::: Supplied data :::

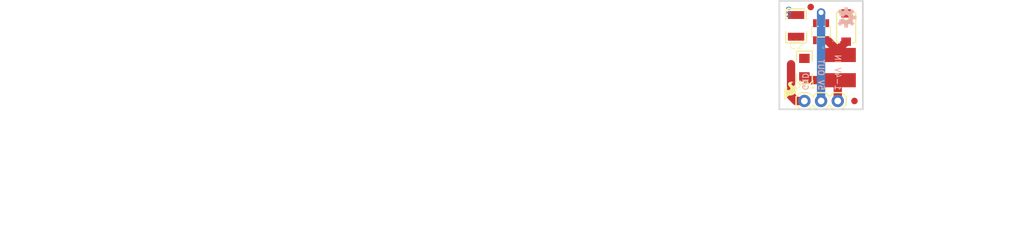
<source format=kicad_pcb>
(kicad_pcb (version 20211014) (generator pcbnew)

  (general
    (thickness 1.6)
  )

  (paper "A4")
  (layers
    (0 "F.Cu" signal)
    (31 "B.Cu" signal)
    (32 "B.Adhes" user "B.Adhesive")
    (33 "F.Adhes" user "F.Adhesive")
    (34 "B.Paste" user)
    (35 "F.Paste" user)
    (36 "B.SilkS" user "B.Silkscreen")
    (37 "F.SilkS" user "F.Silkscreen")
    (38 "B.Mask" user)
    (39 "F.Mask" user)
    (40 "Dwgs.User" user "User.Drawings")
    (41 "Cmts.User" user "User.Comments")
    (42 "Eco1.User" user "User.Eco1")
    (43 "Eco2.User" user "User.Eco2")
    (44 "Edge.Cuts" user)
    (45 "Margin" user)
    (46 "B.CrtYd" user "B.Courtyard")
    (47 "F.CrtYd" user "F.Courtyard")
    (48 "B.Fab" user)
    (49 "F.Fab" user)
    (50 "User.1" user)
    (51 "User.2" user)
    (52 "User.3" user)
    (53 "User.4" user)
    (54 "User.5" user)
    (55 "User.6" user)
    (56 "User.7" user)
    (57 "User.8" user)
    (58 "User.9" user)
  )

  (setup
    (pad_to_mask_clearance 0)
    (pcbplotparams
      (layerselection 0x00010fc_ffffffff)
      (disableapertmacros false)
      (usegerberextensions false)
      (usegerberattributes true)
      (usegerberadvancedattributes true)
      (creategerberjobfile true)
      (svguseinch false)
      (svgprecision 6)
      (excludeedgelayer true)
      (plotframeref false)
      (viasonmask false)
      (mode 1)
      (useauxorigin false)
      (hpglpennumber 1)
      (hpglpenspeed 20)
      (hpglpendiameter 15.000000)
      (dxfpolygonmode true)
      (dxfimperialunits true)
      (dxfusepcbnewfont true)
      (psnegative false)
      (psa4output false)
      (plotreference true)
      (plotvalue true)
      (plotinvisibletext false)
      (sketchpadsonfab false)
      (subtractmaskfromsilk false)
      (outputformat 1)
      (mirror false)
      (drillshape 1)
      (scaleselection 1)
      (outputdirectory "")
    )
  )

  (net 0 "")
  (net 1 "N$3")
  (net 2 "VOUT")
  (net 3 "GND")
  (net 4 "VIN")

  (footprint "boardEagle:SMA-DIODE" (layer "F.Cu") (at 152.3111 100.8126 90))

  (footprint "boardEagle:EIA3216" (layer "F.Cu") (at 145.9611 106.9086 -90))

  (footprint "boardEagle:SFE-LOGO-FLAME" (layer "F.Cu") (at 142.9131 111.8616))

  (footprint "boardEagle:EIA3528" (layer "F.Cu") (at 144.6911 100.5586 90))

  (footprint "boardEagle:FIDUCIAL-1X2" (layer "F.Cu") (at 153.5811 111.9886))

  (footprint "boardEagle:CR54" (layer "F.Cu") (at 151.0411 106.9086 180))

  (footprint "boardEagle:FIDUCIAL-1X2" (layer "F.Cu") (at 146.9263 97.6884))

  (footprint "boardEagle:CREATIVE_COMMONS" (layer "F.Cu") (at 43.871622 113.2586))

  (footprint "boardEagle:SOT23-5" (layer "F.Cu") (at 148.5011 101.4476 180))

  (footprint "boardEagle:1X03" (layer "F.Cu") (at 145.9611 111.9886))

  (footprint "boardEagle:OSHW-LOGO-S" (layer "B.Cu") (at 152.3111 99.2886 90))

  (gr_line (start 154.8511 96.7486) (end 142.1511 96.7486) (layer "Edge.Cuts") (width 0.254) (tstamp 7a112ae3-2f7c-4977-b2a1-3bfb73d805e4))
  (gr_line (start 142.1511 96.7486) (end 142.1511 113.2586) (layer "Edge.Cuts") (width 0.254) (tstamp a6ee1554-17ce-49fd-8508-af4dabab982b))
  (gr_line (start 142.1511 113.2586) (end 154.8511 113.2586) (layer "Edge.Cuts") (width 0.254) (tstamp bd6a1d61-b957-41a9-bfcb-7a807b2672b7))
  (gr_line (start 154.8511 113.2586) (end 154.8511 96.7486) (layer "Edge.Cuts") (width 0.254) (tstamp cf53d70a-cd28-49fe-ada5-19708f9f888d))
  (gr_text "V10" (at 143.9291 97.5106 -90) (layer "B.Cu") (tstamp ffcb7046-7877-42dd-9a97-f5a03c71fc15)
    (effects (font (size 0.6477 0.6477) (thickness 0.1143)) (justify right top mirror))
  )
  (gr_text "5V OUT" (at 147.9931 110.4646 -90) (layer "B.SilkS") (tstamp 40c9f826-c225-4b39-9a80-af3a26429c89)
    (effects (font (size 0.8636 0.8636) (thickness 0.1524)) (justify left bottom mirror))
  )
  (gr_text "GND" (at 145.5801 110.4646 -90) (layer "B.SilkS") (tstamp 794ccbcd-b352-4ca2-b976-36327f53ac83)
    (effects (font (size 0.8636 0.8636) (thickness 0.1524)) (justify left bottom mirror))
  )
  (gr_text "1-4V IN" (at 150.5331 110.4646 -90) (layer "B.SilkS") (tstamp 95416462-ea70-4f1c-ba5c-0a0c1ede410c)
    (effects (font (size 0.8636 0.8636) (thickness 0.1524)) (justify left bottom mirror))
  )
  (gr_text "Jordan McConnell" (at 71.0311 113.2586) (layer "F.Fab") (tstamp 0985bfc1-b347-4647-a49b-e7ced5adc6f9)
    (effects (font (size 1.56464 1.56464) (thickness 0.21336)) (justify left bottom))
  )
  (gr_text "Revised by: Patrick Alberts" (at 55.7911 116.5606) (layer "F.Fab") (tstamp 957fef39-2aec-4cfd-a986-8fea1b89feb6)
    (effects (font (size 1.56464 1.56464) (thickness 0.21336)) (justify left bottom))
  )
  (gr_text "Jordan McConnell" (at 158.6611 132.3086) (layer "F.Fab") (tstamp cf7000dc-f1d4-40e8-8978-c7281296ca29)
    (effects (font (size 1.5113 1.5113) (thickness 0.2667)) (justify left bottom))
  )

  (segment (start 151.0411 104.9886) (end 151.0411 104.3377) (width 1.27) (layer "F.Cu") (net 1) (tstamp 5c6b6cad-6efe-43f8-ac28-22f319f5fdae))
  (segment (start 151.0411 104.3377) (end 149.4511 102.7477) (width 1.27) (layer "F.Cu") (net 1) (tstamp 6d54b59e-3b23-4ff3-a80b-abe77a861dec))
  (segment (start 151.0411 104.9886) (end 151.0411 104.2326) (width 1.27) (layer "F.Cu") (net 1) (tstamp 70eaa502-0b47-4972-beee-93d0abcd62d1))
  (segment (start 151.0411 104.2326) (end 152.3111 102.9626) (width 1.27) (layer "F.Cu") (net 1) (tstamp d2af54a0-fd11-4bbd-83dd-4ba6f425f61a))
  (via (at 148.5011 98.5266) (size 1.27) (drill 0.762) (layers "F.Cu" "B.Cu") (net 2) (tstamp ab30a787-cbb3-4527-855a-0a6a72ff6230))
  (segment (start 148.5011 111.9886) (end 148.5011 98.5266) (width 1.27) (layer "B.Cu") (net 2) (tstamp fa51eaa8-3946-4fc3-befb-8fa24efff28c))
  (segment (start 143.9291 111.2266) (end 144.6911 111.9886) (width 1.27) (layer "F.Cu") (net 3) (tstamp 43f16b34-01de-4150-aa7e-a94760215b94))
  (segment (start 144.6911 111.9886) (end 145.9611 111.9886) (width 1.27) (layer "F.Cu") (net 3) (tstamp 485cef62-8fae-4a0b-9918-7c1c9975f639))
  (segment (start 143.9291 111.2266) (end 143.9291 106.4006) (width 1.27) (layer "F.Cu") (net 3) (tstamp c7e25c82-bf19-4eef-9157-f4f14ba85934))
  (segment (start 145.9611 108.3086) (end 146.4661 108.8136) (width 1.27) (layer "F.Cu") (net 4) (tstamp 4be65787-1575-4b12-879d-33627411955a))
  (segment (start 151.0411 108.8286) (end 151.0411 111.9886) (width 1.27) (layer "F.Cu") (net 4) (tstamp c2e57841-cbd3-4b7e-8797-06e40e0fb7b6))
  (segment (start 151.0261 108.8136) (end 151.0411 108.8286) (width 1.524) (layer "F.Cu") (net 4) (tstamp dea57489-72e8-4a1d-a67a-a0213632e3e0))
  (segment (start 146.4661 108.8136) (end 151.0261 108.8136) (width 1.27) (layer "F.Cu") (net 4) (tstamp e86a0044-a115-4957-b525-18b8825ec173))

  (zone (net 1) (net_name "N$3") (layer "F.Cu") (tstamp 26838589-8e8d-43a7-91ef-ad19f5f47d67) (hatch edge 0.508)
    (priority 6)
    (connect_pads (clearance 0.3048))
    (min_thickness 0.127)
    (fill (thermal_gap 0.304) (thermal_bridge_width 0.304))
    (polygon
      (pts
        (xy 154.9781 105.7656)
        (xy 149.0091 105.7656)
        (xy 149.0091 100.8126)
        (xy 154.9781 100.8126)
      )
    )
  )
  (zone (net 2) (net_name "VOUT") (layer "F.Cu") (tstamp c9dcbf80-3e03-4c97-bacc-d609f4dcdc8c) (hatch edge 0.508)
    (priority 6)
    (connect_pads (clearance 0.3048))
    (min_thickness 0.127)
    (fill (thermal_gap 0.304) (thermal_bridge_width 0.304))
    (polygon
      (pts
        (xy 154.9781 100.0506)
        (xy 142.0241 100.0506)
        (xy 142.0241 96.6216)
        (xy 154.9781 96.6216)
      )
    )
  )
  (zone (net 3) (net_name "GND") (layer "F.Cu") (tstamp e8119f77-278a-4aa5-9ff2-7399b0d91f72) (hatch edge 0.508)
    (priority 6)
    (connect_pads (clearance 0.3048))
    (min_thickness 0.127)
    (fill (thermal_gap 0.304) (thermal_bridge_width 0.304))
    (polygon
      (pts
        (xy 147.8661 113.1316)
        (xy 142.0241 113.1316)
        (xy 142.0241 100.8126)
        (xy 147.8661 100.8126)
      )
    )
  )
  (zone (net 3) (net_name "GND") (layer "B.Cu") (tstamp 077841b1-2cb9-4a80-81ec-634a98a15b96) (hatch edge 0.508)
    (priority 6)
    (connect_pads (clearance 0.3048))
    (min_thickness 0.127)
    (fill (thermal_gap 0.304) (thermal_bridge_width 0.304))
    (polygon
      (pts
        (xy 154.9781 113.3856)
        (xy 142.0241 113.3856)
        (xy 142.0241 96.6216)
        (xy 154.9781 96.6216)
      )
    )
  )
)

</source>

:::
::: Supplied data :::

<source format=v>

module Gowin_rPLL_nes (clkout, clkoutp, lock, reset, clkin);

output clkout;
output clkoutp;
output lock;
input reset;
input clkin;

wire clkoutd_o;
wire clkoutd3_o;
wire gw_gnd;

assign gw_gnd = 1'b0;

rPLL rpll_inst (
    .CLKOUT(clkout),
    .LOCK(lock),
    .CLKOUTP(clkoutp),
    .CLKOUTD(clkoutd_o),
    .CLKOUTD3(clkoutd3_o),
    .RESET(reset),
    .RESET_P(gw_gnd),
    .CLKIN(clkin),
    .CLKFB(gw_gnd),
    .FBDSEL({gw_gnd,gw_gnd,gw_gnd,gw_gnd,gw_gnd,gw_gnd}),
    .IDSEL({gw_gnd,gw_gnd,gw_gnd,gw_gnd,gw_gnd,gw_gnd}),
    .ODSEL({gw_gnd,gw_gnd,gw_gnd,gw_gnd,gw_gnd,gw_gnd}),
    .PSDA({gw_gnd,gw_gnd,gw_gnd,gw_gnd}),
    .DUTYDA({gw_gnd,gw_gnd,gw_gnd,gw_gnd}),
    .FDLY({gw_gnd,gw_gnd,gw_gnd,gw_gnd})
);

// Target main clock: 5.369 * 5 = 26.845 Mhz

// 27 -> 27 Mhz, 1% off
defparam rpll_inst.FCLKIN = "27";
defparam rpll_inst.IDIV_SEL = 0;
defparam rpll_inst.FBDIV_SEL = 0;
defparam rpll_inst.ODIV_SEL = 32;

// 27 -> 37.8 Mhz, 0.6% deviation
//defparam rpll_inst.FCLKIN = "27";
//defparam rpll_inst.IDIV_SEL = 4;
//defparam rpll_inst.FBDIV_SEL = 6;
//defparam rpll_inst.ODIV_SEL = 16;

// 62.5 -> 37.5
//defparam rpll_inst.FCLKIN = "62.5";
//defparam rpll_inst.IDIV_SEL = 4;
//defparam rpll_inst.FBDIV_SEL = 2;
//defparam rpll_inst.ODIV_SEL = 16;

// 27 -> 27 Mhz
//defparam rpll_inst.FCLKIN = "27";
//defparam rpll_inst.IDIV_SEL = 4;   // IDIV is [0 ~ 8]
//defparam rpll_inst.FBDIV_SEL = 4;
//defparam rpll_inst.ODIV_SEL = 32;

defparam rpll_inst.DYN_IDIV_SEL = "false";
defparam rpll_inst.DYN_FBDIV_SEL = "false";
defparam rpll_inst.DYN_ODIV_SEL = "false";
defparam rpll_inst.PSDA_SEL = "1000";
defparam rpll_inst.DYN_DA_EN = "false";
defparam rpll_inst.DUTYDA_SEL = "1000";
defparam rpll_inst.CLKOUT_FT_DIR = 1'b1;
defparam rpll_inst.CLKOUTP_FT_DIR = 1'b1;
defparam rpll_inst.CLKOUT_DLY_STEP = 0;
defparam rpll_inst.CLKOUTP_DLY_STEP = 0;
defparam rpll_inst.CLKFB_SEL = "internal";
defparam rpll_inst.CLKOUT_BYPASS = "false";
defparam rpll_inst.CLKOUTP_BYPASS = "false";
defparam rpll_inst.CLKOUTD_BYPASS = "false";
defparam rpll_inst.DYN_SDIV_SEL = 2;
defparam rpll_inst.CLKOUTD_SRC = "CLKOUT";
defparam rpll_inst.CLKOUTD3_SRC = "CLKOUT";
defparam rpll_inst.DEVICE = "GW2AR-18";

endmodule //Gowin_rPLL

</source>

:::

◆ **What you have to do**
If a line above holds the string "FCLKIN", copy it out.

◆ **Problem solution**
defparam rpll_inst.FCLKIN = "27";
//defparam rpll_inst.FCLKIN = "27";
//defparam rpll_inst.FCLKIN = "62.5";
//defparam rpll_inst.FCLKIN = "27";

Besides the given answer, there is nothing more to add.